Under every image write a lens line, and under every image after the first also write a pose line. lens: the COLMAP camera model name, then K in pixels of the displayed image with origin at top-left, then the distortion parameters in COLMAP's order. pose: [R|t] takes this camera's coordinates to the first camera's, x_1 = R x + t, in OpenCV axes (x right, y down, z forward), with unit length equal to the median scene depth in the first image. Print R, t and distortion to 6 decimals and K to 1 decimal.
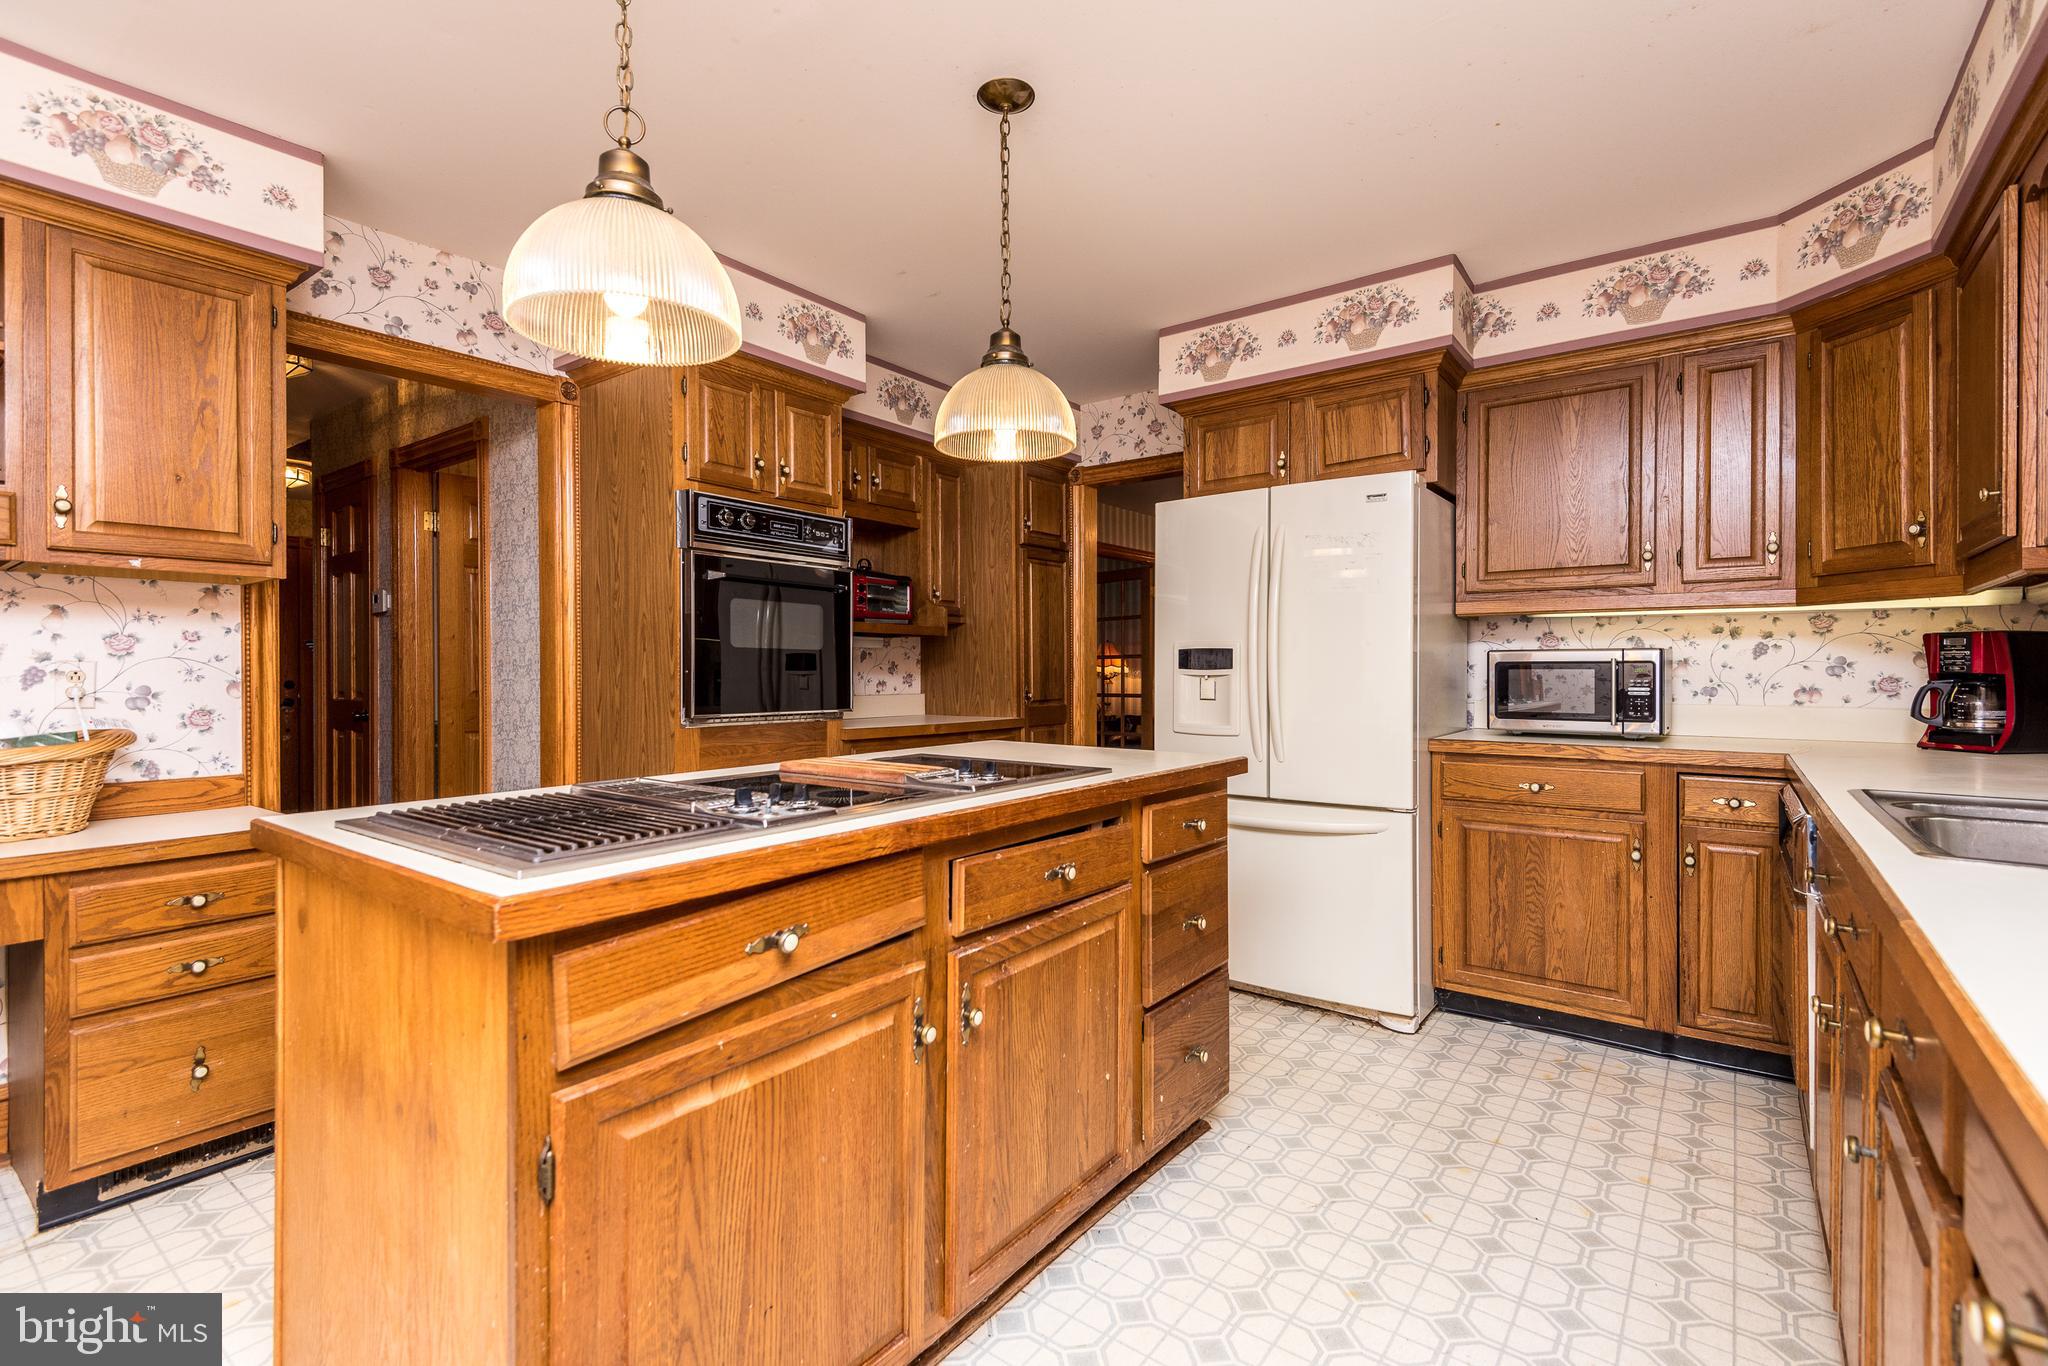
lens RADIAL K [[931.2, 0, 1010.3], [0, 931.2, 658.3], [0, 0, 1]] dist [0.030479, -0.017591]
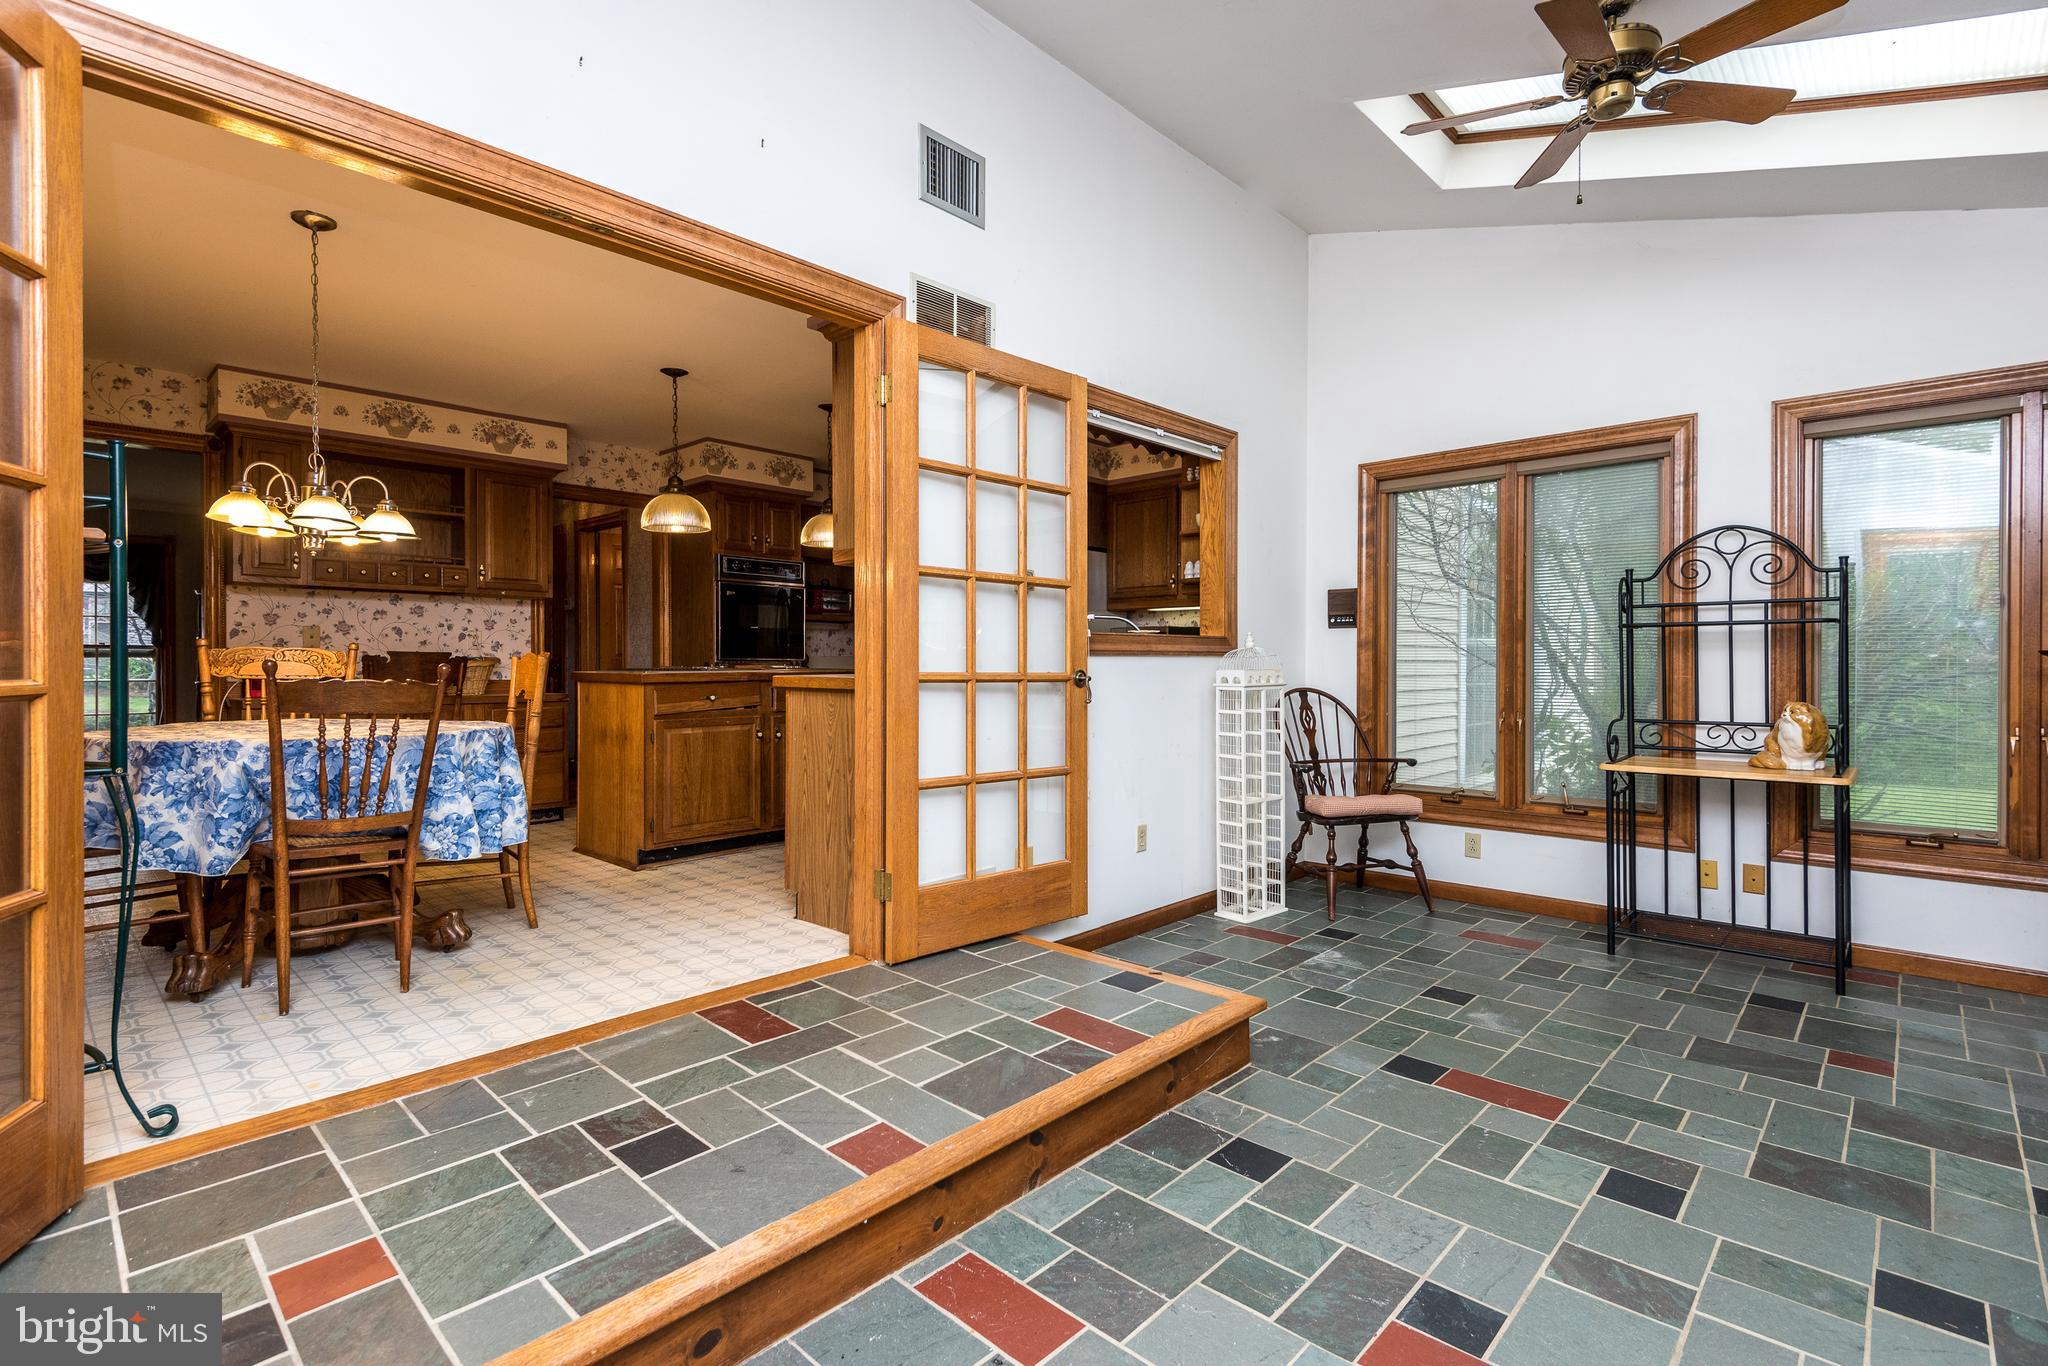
lens RADIAL K [[980.7, 0, 1040.6], [0, 980.7, 652.0], [0, 0, 1]] dist [0.033604, -0.021408]
pose [[0.995530, -0.001171, -0.094441, 0.611970], [0.000855, 0.999994, -0.003382, 0.055698], [0.094445, 0.003286, 0.995525, -1.191847]]
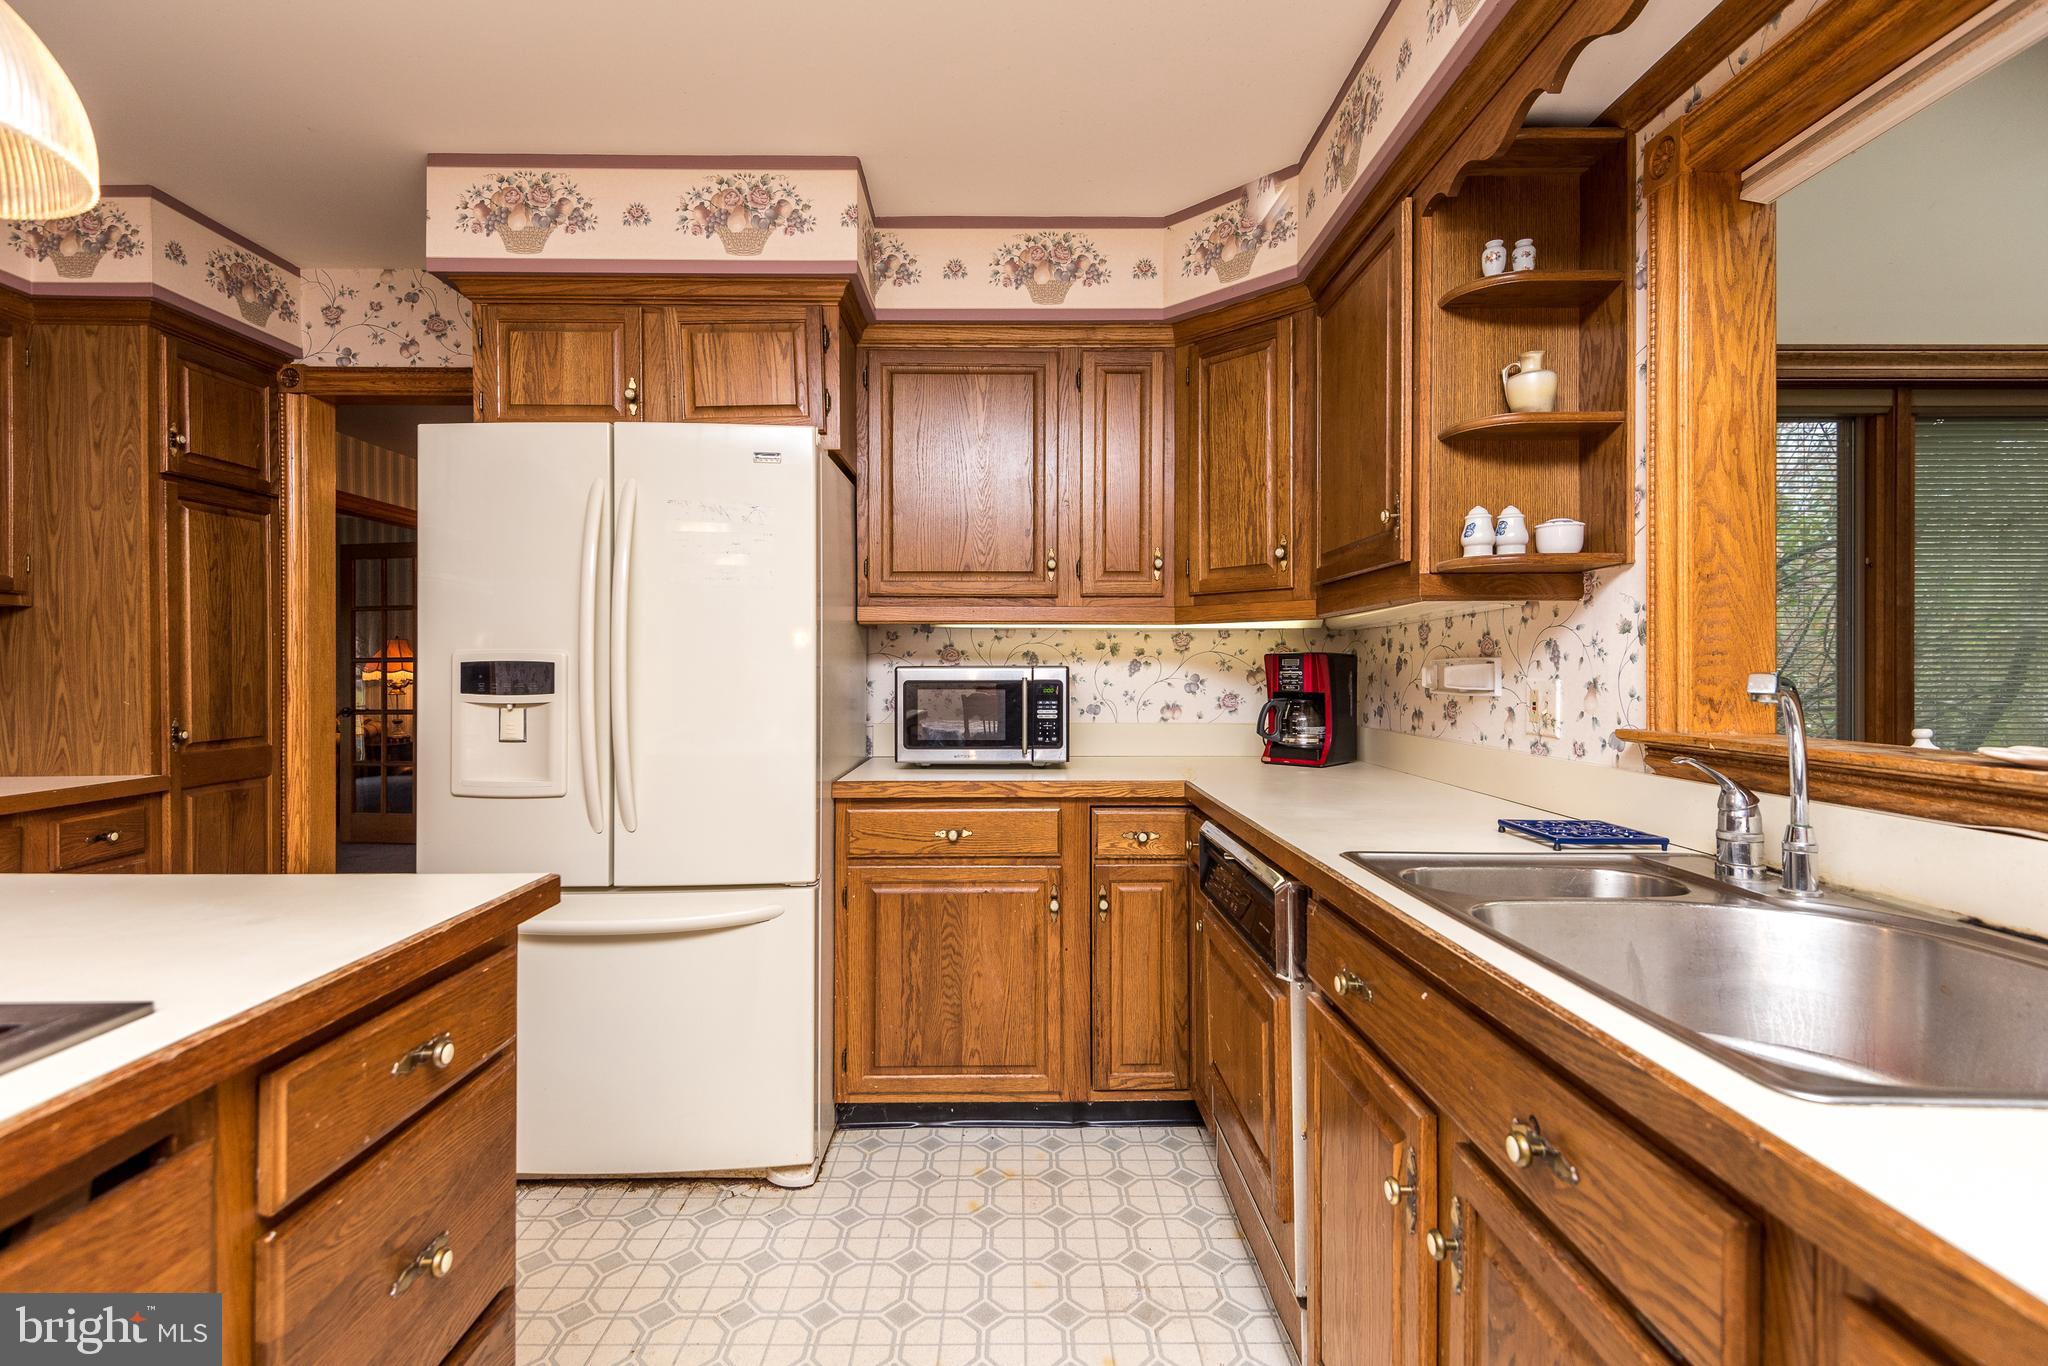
lens RADIAL K [[937.7, 0, 1030.1], [0, 937.7, 679.9], [0, 0, 1]] dist [0.045906, -0.029826]
pose [[0.782771, -0.008525, 0.622251, 0.096656], [-0.006949, 0.999724, 0.022438, -0.017196], [-0.622271, -0.021888, 0.782496, 0.304019]]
---------------
• [WHAT TO WORK ON] Rewrite the entries from the start through the line containing "dist [0.033604, -0.021408]", changing "pixels" to "pixel units" and keeping everything else the same. Omit the pictures.

• [ANSWER TO THE PROBLEM]
Under every image write a lens line, and under every image after the first also write a pose line. lens: the COLMAP camera model name, then K in pixel units of the displayed image with origin at top-left, then the distortion parameters in COLMAP's order. pose: [R|t] takes this camera's coordinates to the first camera's, x_1 = R x + t, in OpenCV axes (x right, y down, z forward), with unit length equal to the median scene depth in the first image. Print R, t and distortion to 6 decimals and K to 1 decimal.
lens RADIAL K [[931.2, 0, 1010.3], [0, 931.2, 658.3], [0, 0, 1]] dist [0.030479, -0.017591]
lens RADIAL K [[980.7, 0, 1040.6], [0, 980.7, 652.0], [0, 0, 1]] dist [0.033604, -0.021408]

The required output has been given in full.